There’ve been other moves since then too. Neo@Ogilvy, quite a big media operation, has been merged into Mindshare, data arm Kantar has grouped much of its business into Kantar Consulting and five biggish branding agencies have been merged into Superunion, a 750 person global network under The Partners’ Jim Prior.

At the same time WPP or its companies are still making itsy-bitsy acquisitions, the most diverting recent one being its media agency holding company GroupM’s decision to buy Indian creative/digital agency The Glitch.

Glitch co-founder Varun Duggirala said: “With our right brain core of creative strategy and content and GroupM’s vast left brain core of media, data and analytics paired with their increasing content focus we truly believe we’re completing the right mix to fuel overall exponential growth and deliver the most value to our clients.”

Which sounds like a full service offer, something that WPP has turned its face against in the past, preferring to keep creative and media separate.

A more wide-ranging switch to full service would be the kind of transformation that some of WPP CEO Sir Martin Sorrell’s critics would agree meant business.
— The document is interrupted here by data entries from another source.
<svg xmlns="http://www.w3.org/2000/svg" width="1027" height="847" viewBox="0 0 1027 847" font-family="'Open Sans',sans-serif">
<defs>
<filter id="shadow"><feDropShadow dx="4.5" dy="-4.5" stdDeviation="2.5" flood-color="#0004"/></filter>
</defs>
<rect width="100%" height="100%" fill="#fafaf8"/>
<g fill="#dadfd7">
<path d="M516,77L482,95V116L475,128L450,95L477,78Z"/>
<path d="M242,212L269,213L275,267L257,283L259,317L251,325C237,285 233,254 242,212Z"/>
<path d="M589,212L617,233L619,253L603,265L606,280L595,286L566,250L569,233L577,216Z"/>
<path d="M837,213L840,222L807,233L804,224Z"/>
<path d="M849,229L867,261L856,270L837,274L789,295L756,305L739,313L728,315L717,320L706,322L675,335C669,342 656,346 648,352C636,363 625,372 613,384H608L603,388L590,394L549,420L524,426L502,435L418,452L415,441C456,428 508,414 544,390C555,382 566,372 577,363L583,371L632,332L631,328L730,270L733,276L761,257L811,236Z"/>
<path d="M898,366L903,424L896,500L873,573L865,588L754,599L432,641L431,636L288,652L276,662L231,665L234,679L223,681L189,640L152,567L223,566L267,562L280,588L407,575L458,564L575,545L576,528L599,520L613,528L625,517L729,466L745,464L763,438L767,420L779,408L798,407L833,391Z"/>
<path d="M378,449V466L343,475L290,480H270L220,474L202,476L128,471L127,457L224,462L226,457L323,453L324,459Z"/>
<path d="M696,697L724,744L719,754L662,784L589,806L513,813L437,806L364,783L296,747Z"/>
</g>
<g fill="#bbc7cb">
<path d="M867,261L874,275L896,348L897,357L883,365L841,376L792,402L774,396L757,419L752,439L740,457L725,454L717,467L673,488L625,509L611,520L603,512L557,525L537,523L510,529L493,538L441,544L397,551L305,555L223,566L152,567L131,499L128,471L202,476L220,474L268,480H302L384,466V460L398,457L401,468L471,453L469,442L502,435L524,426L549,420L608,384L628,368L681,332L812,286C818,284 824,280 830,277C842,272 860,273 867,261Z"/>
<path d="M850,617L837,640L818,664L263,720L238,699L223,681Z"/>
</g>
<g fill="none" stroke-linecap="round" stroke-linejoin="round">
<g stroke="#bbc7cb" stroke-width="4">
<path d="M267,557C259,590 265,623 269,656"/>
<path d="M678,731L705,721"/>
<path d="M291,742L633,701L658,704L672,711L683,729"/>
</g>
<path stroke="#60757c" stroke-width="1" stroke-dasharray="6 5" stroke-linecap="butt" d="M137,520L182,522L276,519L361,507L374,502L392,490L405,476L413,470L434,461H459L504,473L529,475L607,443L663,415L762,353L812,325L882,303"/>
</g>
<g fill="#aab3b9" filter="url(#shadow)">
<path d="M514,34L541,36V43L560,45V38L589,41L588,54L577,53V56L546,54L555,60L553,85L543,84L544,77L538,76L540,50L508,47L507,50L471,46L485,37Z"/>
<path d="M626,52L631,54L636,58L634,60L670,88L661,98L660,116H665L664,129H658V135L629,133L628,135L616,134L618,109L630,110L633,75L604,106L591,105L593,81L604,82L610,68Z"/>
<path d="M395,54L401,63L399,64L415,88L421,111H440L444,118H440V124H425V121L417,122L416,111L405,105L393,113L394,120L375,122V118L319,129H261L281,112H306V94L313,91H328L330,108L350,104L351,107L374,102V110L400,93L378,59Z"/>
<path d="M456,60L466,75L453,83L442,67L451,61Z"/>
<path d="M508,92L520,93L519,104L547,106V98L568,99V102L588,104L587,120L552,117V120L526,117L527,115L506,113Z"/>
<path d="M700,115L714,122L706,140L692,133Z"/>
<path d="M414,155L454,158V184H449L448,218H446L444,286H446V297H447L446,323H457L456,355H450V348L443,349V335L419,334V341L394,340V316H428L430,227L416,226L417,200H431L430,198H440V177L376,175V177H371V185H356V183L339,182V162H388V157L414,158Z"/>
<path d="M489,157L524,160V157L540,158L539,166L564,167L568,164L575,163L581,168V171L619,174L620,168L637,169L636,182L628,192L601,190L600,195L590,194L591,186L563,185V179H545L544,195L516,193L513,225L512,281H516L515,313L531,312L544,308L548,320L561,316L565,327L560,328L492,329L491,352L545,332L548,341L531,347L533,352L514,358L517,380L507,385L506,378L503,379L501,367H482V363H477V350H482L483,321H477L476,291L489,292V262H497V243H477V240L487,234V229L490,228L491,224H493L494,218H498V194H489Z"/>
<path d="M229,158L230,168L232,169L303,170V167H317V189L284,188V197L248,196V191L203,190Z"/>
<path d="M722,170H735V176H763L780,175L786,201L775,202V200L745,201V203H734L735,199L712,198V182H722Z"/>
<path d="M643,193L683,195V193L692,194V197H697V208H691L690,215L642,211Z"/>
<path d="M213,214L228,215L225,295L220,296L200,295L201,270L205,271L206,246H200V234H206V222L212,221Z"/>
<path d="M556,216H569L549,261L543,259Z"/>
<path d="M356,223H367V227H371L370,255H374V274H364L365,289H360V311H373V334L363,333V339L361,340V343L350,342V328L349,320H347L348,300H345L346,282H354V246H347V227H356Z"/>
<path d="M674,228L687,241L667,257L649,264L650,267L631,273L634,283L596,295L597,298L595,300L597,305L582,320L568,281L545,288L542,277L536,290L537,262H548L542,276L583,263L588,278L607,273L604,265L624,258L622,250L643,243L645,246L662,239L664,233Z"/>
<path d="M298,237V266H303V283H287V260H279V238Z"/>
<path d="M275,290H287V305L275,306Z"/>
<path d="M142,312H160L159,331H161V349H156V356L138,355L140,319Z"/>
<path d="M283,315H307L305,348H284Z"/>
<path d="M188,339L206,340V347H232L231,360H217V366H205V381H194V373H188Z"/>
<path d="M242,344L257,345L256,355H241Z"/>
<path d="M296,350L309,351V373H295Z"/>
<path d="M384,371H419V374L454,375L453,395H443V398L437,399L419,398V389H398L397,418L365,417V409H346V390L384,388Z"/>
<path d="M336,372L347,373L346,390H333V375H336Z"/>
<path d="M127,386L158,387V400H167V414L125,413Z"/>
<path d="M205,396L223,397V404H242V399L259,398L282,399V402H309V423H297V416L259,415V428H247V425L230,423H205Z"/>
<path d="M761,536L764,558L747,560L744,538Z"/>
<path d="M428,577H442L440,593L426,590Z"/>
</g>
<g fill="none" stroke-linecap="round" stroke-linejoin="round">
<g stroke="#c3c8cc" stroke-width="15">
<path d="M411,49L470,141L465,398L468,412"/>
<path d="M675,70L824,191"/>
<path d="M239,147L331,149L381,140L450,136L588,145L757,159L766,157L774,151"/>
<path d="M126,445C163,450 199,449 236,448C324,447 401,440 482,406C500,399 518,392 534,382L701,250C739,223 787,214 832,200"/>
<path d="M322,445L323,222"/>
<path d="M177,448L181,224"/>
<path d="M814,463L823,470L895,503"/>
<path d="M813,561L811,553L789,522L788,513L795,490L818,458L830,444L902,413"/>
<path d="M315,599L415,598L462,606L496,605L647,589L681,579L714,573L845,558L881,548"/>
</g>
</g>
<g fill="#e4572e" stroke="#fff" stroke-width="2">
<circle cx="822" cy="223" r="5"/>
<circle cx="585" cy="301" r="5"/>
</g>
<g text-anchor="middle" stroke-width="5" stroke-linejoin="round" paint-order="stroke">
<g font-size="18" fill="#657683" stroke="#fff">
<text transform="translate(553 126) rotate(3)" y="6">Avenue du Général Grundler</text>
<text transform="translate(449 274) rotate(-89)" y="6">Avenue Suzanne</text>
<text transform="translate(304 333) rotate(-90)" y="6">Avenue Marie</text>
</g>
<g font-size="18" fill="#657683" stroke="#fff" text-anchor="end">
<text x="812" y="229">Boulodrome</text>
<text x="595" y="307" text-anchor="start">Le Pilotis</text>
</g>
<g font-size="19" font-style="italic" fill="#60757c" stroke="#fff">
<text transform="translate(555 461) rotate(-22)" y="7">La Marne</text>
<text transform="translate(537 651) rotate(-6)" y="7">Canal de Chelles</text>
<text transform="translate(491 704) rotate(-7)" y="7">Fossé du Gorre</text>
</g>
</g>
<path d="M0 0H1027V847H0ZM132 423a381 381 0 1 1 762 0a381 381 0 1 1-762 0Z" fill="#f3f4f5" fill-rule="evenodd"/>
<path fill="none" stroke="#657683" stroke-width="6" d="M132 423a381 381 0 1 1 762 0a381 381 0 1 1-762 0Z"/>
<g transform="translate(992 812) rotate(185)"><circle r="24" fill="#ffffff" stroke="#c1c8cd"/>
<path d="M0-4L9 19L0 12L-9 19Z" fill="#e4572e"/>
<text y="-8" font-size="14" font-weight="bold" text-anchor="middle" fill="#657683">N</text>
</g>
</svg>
The danger from WPP’s point of view is that clients would want one fee to cover everything and that might drive down margins.
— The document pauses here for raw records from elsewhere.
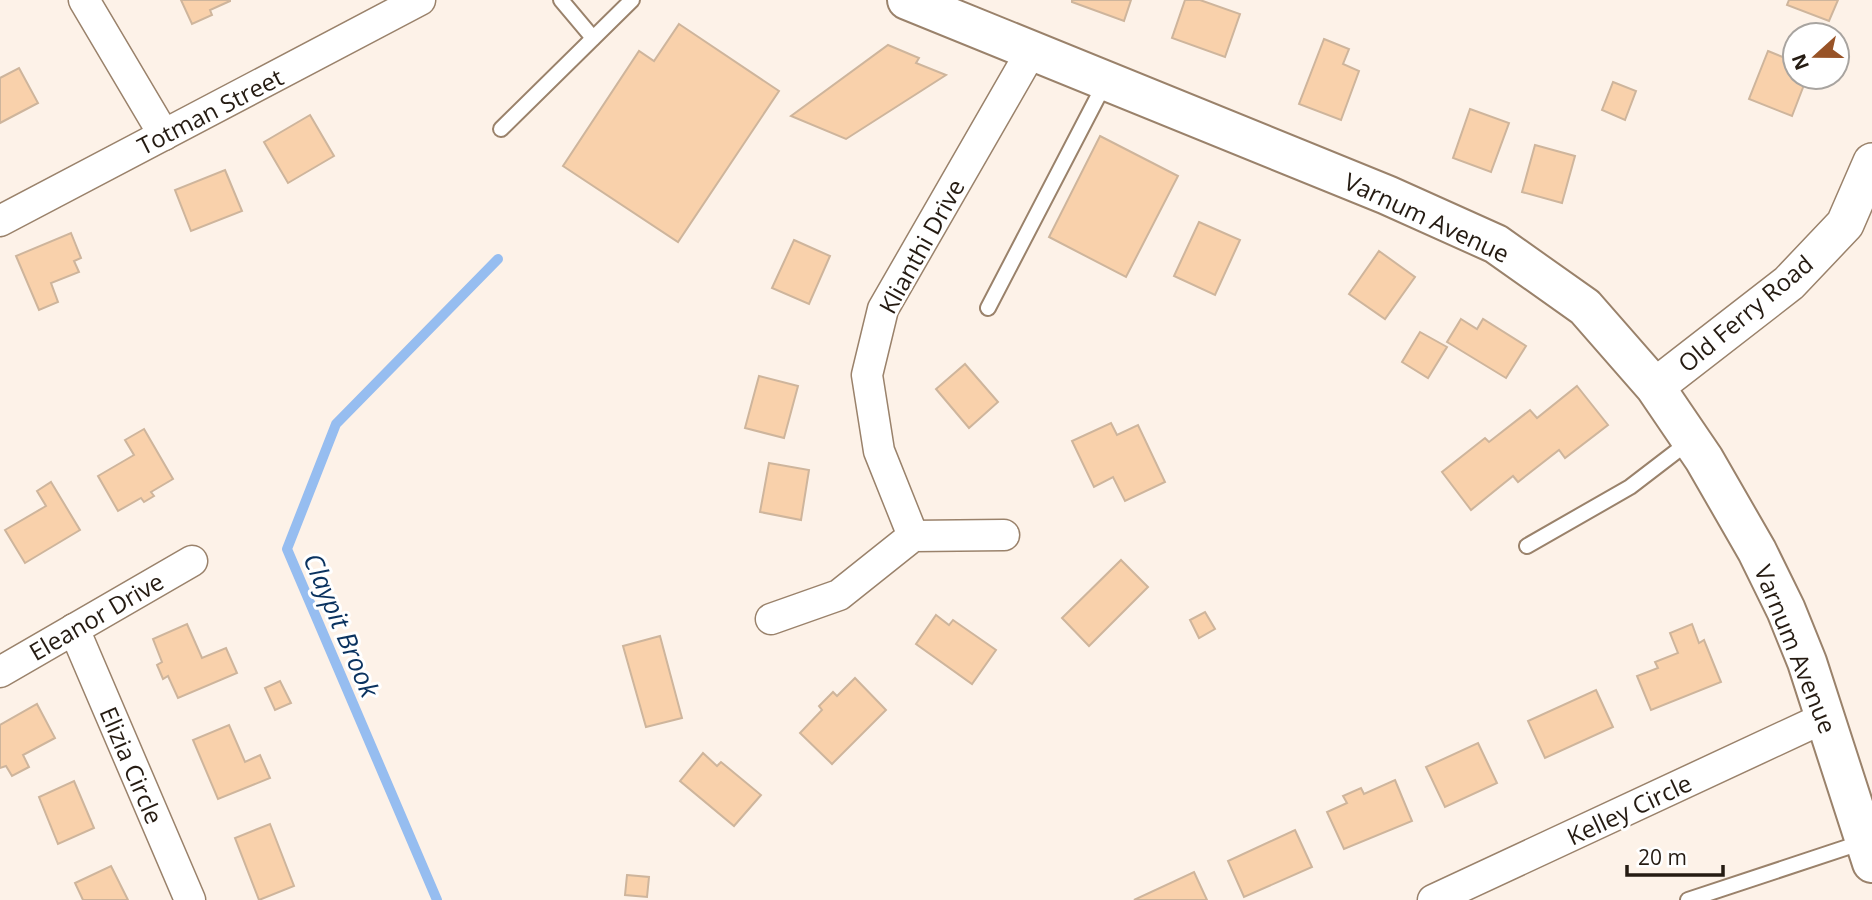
<svg xmlns="http://www.w3.org/2000/svg" width="1872" height="900" font-family="'Open Sans',sans-serif">
<style>
.lines{fill:none;stroke-linecap:round;stroke-linejoin:round}
.stream{stroke:#96bdf0;stroke-width:10}
.building{fill:#f9d1ab;stroke:#ceb59c;stroke-width:2}
.service-casing{stroke:#9a826b;stroke-width:18}
.minor-casing{stroke:#9a826b;stroke-width:33}
.tertiary-casing{stroke:#9a826b;stroke-width:40}
.secondary-casing{stroke:#9a826b;stroke-width:42}
.service{stroke:#fff;stroke-width:14}
.minor{stroke:#fff;stroke-width:30}
.tertiary{stroke:#fff;stroke-width:37}
.secondary{stroke:#fff;stroke-width:38}
.labels{text-anchor:middle;dominant-baseline:central;stroke-width:6;stroke-linejoin:round;paint-order:stroke}
.street-label{font-size:24px;fill:#251b12;stroke:#fff}
.water-label{font-size:26px;font-style:italic;fill:#0a325f;stroke:#fff}
</style>
<rect width="100%" height="100%" fill="#fdf2e8"/>
<g class="lines">
<polyline class="stream" points="437,900 287,549 336,424 498,259"/>
</g>
<g class="building">
<polygon points="181,0 230,0 230,1 210,10 212,15 192,24"/>
<polygon points="1072,0 1131,0 1124,21 1072,2"/>
<polygon points="1185,0 1200,0 1240,14 1225,57 1172,38"/>
<polygon points="1789,0 1838,0 1829,21 1787,5"/>
<polygon points="679,24 779,91 678,242 563,166 639,51 654,61"/>
<polygon points="1324,39 1349,49 1343,64 1359,71 1341,120 1299,104"/>
<polygon points="888,45 919,58 916,63 946,75 846,139 791,116"/>
<polygon points="1768,51 1795,62 1795,77 1807,77 1792,116 1749,99"/>
<polygon points="19,68 38,103 0,123 0,78"/>
<polygon points="1613,82 1636,91 1625,120 1602,110"/>
<polygon points="1470,109 1509,123 1491,172 1453,158"/>
<polygon points="310,115 334,156 288,183 264,142"/>
<polygon points="1100,136 1178,176 1126,277 1049,237"/>
<polygon points="1535,145 1575,156 1562,203 1522,192"/>
<polygon points="225,170 242,211 191,231 175,190"/>
<polygon points="1199,222 1240,240 1215,295 1174,276"/>
<polygon points="71,233 81,258 74,261 79,272 51,283 58,302 39,310 16,256"/>
<polygon points="794,240 830,256 809,304 772,288"/>
<polygon points="1379,251 1415,277 1385,319 1349,294"/>
<polygon points="1461,319 1477,329 1483,319 1526,346 1506,378 1447,342"/>
<polygon points="1420,332 1447,347 1428,378 1402,362"/>
<polygon points="965,364 998,402 969,428 936,389"/>
<polygon points="759,376 798,386 784,438 745,428"/>
<polygon points="1577,386 1608,425 1565,458 1559,450 1518,482 1513,476 1471,510 1442,472 1485,438 1489,442 1530,410 1537,418"/>
<polygon points="1111,423 1117,435 1138,425 1165,482 1125,501 1113,477 1094,487 1072,441"/>
<polygon points="144,429 173,479 151,492 154,496 144,502 141,498 118,511 98,476 134,455 125,440"/>
<polygon points="769,463 809,470 801,520 760,512"/>
<polygon points="51,482 80,530 25,563 5,530 46,506 37,491"/>
<polygon points="1121,560 1148,587 1089,646 1062,618"/>
<polygon points="1205,612 1215,629 1199,638 1190,620"/>
<polygon points="936,615 949,625 953,620 996,650 972,684 916,644"/>
<polygon points="187,624 202,658 226,648 237,673 178,698 168,676 163,679 157,665 162,662 153,639"/>
<polygon points="1692,624 1699,643 1704,640 1721,682 1651,710 1637,676 1658,668 1655,662 1678,653 1670,633"/>
<polygon points="660,636 682,718 646,727 623,646"/>
<polygon points="855,678 886,710 832,764 800,733 822,710 819,706 833,692 837,696"/>
<polygon points="280,681 291,703 275,710 265,688"/>
<polygon points="1596,690 1613,727 1545,758 1528,721"/>
<polygon points="37,704 55,738 23,755 29,767 12,776 6,766 0,768 0,725"/>
<polygon points="229,725 245,762 260,755 270,778 218,799 193,740"/>
<polygon points="1478,743 1497,783 1445,807 1426,767"/>
<polygon points="703,753 717,766 721,762 761,795 734,826 680,781"/>
<polygon points="1395,780 1412,821 1344,849 1327,812 1347,803 1343,796 1361,788 1364,794"/>
<polygon points="74,781 94,828 58,844 39,797"/>
<polygon points="270,824 294,886 259,900 235,838"/>
<polygon points="1295,830 1312,867 1244,897 1228,861"/>
<polygon points="111,866 128,900 83,900 75,883"/>
<polygon points="1194,872 1207,900 1134,900"/>
<polygon points="627,875 649,877 647,897 625,895"/>
</g>
<g class="lines">
<g class="service-casing">
<g id="service">
<polyline points="561,0 593,38"/>
<polyline points="501,129 632,0"/>
<polyline points="988,308 1105,83"/>
<polyline points="1527,546 1630,487 1690,441"/>
<polyline points="1688,900 1863,842"/>
</g>
</g>
<g class="minor-casing">
<g id="minor">
<polyline points="84,0 164,135"/>
<polyline points="0,221 420,0"/>
<polyline points="913,536 879,451 867,375 883,309 1032,50"/>
<polyline points="771,619 839,595 913,536 1004,535"/>
<polyline points="74,629 190,900"/>
<polyline points="0,672 192,561"/>
<polyline points="1433,900 1826,717"/>
</g>
</g>
<g class="tertiary-casing">
<polyline id="tertiary" points="1655,387 1789,283 1845,224 1872,162"/>
</g>
<g class="secondary-casing">
<polyline id="secondary" points="907,0 1387,195 1496,244 1585,307 1655,387 1704,459 1757,551 1786,610 1807,662 1872,863"/>
</g>
<use href="#service" class="service"/>
<use href="#minor" class="minor"/>
<use href="#tertiary" class="tertiary"/>
<use href="#secondary" class="secondary"/>
</g>
<g class="labels">
<g class="street-label">
<text transform="translate(210 111) rotate(-27)">Totman Street</text>
<text transform="translate(1427 217) rotate(25)">Varnum Avenue</text>
<text transform="translate(921 246) rotate(-61)">Klianthi Drive</text>
<text transform="translate(1745 313) rotate(-40)">Old Ferry Road</text>
<text transform="translate(96 616) rotate(-30)">Eleanor Drive</text>
<text transform="translate(1796 649) rotate(68)">Varnum Avenue</text>
<text transform="translate(132 765) rotate(67)">Elizia Circle</text>
<text transform="translate(1629 809) rotate(-25)">Kelley Circle</text>
</g>
<g class="water-label">
<text transform="translate(342 625) rotate(67)">Claypit Brook</text>
</g>
</g>
<g transform="translate(1816 56) rotate(249)"><circle r="33" fill="#ffffff" stroke="#a8a4a0" stroke-width="2"/>
<path d="M0-5L12 26L0 18L-12 26Z" fill="#985327"/>
<text y="-10" font-size="19" font-weight="bold" text-anchor="middle" fill="#251b12">N</text>
</g>
<path d="M1627 865v10h96v-10" fill="none" stroke="#251b12" stroke-width="3.5"/>
<text x="1638" y="865" font-size="21" fill="#251b12" stroke="#ffffff" stroke-width="5" paint-order="stroke">20 m</text>
</svg>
The interim stage on the journey back to full service is one profit and loss account (P&L) for all a network’s activities. Without this it’s very hard to bundle services to clients.

But this is what WPP’s Ogilvy (in many ways a mid-sized holding company in itself) is trying to do with CEO John Seiffert’s ‘One Ogilvy’ strategy. Media, for the moment, remains separate but Ogilvy offers just about everything else.

If this approach is good enough for Ogilvy why not for the other parts of WPP?

Without some fundamental reforms whatever Sorrell does is going to look like tinkering at the edges in comparison to the more radical surgery at Publicis and smaller rival Havas. If WPP shows revived growth in the last quarter of 2017 (as Publicis and Interpublic have) and makes some optimistic noises about 2018 and beyond then no-one will mind.

But WPP’s model – essentially biggest is best – which has shaped the marcoms industry over the last 30 years, is in danger of looking behind the times.